Home »  News »  India »  Mumbai

Deonar garbage mound now threatens air traffic

Friday, 29 August 2014 - 3:40am IST | Agency: dna
  • Representational Image

The piles of garbage at the Deonar dumping are growing so high that this is compromising the safety of aircraft flying in or out of the city airport, which is barely 10km away.

What is the danger?
Airport sources say these piles that rise to as high as a 20-storey building are constantly attracting birds that obviously fly about at still higher levels, frequently getting into the path of aircraft.

This has become a matter of serious concern and was raised with the civic authorities by the Mumbai International Airport Ltd (MIAL), which manages the airport. MIAL also conveyed its concern to the civil aviation ministry at a meeting recently.

Civil aviation minister Ashok Gajapathi Raju could not be reached for a comment.

What's happening at the dump?
"With each passing day the height of the garbage piles are increasing and as a consequence we find that more and more birds are flying about at higher altitudes," said an airport source, who is involved with the matter.

More than 6,000 tonnes of waste is dumped daily at the Deonar garbage pit, which is located in the eastern suburbs. It is the city's oldest dump and has existed since 1920.

What does rule book say?
Under the aviation rules the area within a radius of 10km from the airport (also called the funnel area) must be kept sterile, that is free of any tall structures, or markets dealing in fish, poultry or meat, and garbage dumps.

In fact, the permission of the Airport Authority of India (AAI) and the airport authority is necessary before any structure is set up within the funnel area.

Who is responsible?
It appears that the Municipal Corporation of Greater Mumbai (MCGM), which is responsible for managing the garbage, is unconcerned about the growing problem and the consequent dangers. 

dna found out that the garbage piles have been growing at an alarming rate because the processing through composting has been hampered as land required for this purpose has not been made available.

 In 2011, Tatva Global Environment Limited (TGEL) was appointed as a concessionaire by MCGM with the task of receiving 2,000 tonnes of waste daily and processing this through composting.

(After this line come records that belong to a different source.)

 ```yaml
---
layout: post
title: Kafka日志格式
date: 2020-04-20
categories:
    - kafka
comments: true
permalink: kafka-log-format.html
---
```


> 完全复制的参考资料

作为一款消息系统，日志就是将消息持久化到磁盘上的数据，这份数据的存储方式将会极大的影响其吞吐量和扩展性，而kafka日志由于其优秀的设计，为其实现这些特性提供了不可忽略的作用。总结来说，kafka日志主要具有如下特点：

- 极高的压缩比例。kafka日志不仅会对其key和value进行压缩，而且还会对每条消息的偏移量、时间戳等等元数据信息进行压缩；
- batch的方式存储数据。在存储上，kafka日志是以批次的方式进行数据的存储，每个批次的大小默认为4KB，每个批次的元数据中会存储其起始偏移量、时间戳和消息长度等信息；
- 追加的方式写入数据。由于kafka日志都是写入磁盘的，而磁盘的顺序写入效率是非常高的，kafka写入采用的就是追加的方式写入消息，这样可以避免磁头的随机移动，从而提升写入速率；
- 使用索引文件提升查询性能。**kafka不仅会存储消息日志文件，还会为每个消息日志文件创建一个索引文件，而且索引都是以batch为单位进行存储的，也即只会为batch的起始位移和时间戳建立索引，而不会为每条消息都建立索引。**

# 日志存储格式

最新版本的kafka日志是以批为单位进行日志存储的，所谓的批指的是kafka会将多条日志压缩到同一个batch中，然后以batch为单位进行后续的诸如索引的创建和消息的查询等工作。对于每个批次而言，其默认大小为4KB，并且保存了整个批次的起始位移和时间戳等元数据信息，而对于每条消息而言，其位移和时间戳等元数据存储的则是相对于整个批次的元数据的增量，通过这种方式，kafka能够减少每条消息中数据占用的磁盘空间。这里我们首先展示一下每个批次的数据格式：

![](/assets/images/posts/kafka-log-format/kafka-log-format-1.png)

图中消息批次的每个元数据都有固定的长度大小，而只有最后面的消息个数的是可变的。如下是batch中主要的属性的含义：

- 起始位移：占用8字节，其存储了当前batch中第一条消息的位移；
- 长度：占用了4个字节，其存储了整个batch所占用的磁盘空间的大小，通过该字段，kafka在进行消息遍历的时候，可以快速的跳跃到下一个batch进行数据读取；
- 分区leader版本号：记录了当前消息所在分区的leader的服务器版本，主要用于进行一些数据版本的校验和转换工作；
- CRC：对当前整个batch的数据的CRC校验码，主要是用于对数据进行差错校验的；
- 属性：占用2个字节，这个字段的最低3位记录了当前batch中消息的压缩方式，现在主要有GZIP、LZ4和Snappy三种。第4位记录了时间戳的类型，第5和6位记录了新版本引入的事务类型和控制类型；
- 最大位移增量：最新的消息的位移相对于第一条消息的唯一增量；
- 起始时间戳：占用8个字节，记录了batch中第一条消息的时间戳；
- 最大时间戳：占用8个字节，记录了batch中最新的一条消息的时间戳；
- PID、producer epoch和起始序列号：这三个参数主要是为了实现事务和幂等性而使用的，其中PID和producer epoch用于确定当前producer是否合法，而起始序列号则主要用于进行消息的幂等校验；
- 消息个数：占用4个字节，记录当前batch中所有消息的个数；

The civic body was supposed to lease about 160 hectares to TGEL for this purpose.

What is BMC's response?
But TGEL has not been given the land and as a result TGEL has been able to only receive the waste and spread it at the dump, but
not process and dispose of it.

"MCGM was supposed to provide the land on lease for processing of waste, but this is still anticipated. In the absence of the land lease, the waste is being scientifically landfilled," said a TGEL official.

 RM Solanki, chief engineer, solid waste management department, and SVR Srinivas, additional municipal commissioner, did not respond to calls.